Eram os últimos dias do mês de Maio de 1954. O mês de Maria e do terço. O mês dos dias crescidos, de sementeira do linho, mês de cuidar dos batatais, das hortas, de levar as vacas ao lameiro. Era o mês de um corropio constante desde o lusco-fusco ao tombar na cama logo após a ceia.
A Ana já tinha oito anos. Era uma mulherzinha. Já partilhava os afazeres do lar com os pais .
_ Ana, Anaaaa! Empina-te-te filha! Já te chamei três vezes! Vá ergue-te que o pai já está quase a acabar de ordenhar a Malhadinha!
A Ana bem ouvia, mas o sono era tanto!... Só quando a mãe lhe gritou pela terceira vez, já "enfadada" , é que a garota se sentou na cama esfregou os olhos e sorveu o ar perfumado a café acabado de assentar com uma brasa incandescente.
_Ai Rábia te pele, filha. O pai já quer ir fazer a cama à vaca e ela ainda na loja! Toma, veste o vestido. Tens o avental nas costas da cadeira. Já pus água quentinha no lavatório.
A Ana ia acordando e como um autómato ia obedecendo à mãe com a lentidão de quem precisava de mais uma hora de aconchego dentro das mantas.
_ Deite-me a sua benção, minha mãe! - pediu ela de mãos postas.
_ Que Deus te abençoe, minha filha. Vá, pula da cama! Avia-te que já tens a malga com o pão migado. "Inda bem-não" soam as seis e a vaca não come nada. E não pode ficar lá no lameiro "por mor" do milho já bem nascido no "tchão" da ti Marizé!
E a Ana acordou de vez. Lavou a cara e sem grande apetite foi engolindo as sopas de café com leite. Num guardanapo atado pelas quatro pontas já estava uma fatia de pão com presunto para a Ana levar. Começavam a dar as seis horas no relógio da torre.
A cachopa já ia de pés descalços porta fora quando a mãe a fez voltar para calçar as alpargatas. Só então desceu as escaleiras do balcão para pedir a benção ao pai que a esperava no curral.
E lá foi ela atrás da vaca que marcava a passada com o seu bamboleio e o tilintar da "chocalhinha" Passaram o portal ainda antes das seis e meia.
A Ana aconchegou-se no cantinho da parede voltado para o nascer do sol e embrulhou-se melhor no xale que trazia pelas costas. Tinha as mãos "arreganhadas". Bem podia ter trazido o livro da lição para estudar melhor, mas nem disso se lembrara! Quando chegasse a casa ainda teria de ir ver bem os significados (lembrou-se ela).
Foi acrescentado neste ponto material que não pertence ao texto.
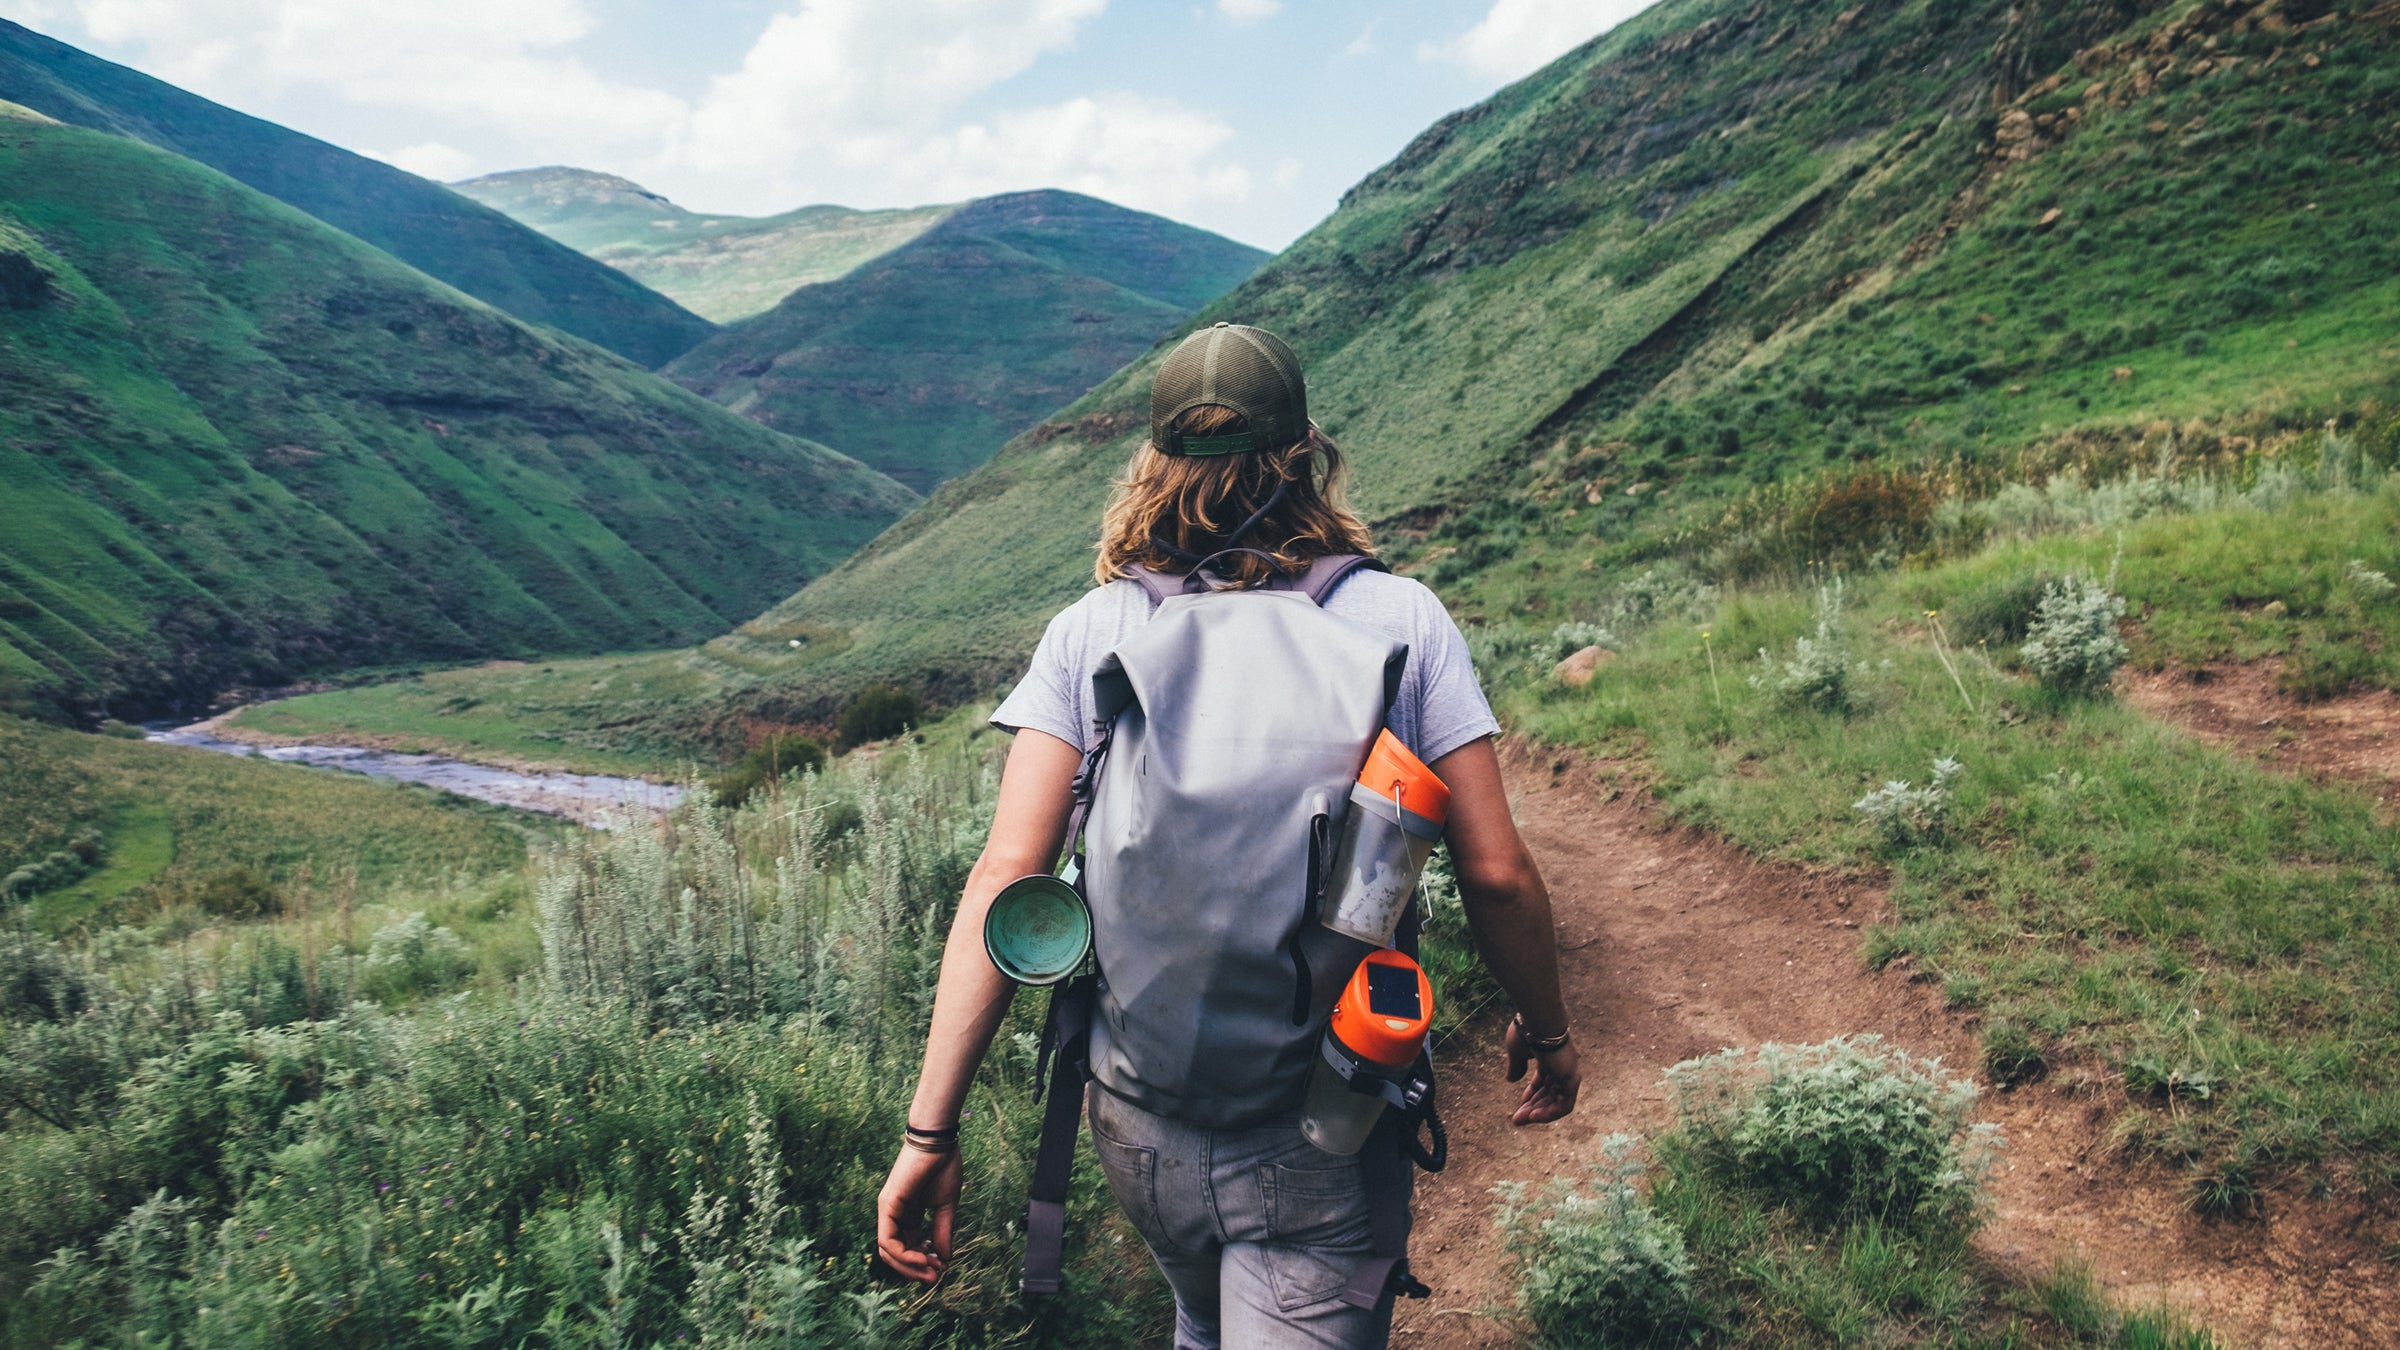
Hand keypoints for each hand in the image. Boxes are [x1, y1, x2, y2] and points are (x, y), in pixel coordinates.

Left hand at [876, 1144, 961, 1283]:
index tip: (942, 1268)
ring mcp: (887, 1210)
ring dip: (909, 1266)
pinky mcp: (887, 1205)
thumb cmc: (943, 1166)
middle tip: (935, 1277)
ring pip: (888, 1251)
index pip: (907, 1247)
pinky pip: (888, 1240)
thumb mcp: (946, 1206)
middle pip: (894, 1254)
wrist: (938, 1141)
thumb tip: (944, 1259)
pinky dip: (904, 1254)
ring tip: (931, 1270)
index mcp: (907, 1215)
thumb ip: (942, 1232)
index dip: (923, 1262)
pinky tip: (923, 1256)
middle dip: (914, 1269)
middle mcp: (893, 1215)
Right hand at [1504, 1019, 1580, 1125]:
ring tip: (1522, 1120)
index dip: (1530, 1096)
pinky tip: (1533, 1116)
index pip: (1543, 1083)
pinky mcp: (1572, 1079)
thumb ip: (1516, 1066)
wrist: (1538, 1020)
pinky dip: (1550, 1113)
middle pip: (1549, 1094)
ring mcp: (1568, 1073)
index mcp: (1551, 1058)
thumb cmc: (1526, 1031)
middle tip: (1517, 1119)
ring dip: (1539, 1114)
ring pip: (1556, 1102)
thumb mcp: (1517, 1052)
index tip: (1518, 1107)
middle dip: (1533, 1108)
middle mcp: (1562, 1067)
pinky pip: (1564, 1105)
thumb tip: (1511, 1080)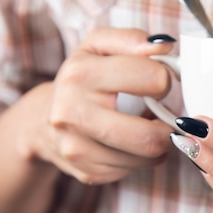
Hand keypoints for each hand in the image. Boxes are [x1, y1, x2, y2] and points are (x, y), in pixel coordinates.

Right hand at [34, 28, 176, 184]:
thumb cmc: (82, 77)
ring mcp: (77, 148)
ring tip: (147, 126)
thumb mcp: (99, 45)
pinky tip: (131, 142)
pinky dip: (142, 158)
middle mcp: (72, 114)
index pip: (153, 80)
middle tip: (168, 116)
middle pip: (150, 137)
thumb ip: (132, 39)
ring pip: (146, 158)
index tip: (159, 82)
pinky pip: (134, 170)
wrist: (42, 119)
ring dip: (158, 143)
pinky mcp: (86, 172)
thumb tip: (164, 47)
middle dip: (170, 127)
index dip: (165, 80)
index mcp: (81, 74)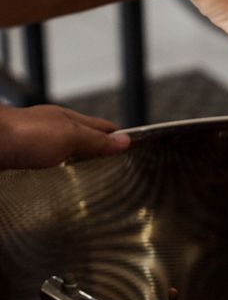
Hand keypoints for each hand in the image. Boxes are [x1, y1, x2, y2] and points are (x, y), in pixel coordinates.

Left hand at [0, 105, 130, 169]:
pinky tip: (59, 179)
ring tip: (92, 177)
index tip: (133, 148)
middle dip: (100, 150)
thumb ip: (96, 140)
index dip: (118, 136)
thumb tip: (125, 141)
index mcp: (68, 119)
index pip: (102, 127)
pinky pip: (47, 164)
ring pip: (65, 152)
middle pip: (84, 138)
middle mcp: (52, 129)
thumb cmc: (23, 134)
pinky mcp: (22, 157)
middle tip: (117, 166)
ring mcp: (36, 143)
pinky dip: (58, 171)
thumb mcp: (70, 136)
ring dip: (78, 162)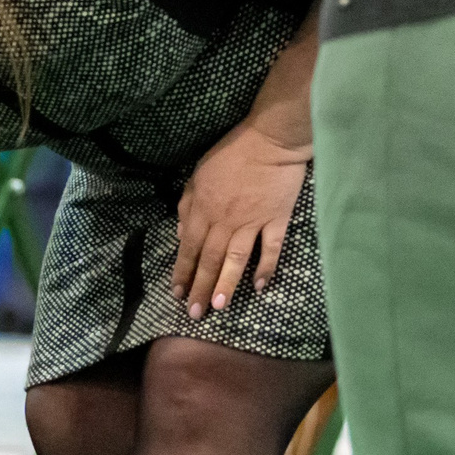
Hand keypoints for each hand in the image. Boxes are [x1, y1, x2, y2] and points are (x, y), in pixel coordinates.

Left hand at [172, 124, 309, 319]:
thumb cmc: (232, 153)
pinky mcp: (277, 220)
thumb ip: (187, 205)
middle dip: (199, 288)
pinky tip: (258, 287)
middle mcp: (225, 220)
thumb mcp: (198, 175)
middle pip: (209, 259)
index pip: (189, 248)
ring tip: (218, 306)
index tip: (177, 294)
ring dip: (226, 284)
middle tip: (194, 314)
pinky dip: (265, 268)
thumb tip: (181, 234)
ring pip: (236, 259)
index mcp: (203, 209)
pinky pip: (271, 249)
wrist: (271, 140)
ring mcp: (252, 221)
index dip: (182, 272)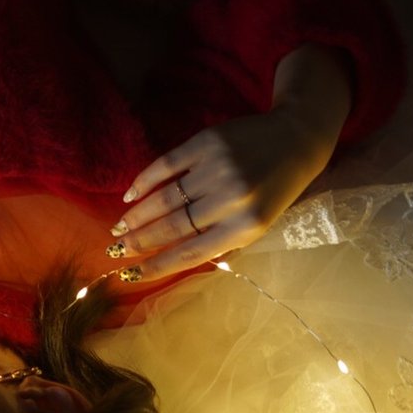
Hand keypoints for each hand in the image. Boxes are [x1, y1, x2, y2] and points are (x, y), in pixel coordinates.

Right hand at [108, 105, 338, 280]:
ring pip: (165, 198)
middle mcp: (232, 198)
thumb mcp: (257, 224)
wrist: (297, 138)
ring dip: (137, 216)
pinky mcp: (207, 142)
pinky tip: (130, 196)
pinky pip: (167, 164)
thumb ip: (221, 242)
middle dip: (139, 241)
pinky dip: (144, 181)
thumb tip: (171, 260)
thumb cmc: (275, 189)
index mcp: (246, 226)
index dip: (157, 265)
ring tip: (119, 228)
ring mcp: (218, 168)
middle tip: (116, 250)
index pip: (191, 252)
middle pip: (173, 225)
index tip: (131, 274)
Achava que não os tinha decorado muito bem! Mas a lição já a lia bem como lhe reparara o pai. Uma libelinha roxa veio tirá-la daquela modorra que a prendia. Levantou-se e foi tentar apanhá-la naquele constante poiso aqui, poiso ali... Já te apanhei.... quase, quase... Oh!, já fugiu para longe.
Um lagarto verde já espreitava o sol numa lage da parede. Era hora de comer a merenda e ir levar-lhe um miolinho de pão. Não tardaria o toque das oito e um quarto. Tinha de se apressar a voltar a casa.
Deram as oito e meia quando atravessava o povoado.
À chegada foi "um ver se te avias"! A vaca foi para a loja. A Ana foi lavar as mãos, tirar o avental sujo e vestir um lavado, pentear o cabelo e prendê-lo com uns ganchinhos de arame para não irem para os olhos enquanto escrevia. E ala que se faz tarde. Saquinho de sarja a tiracolo com os livros e a pedra de ardósia.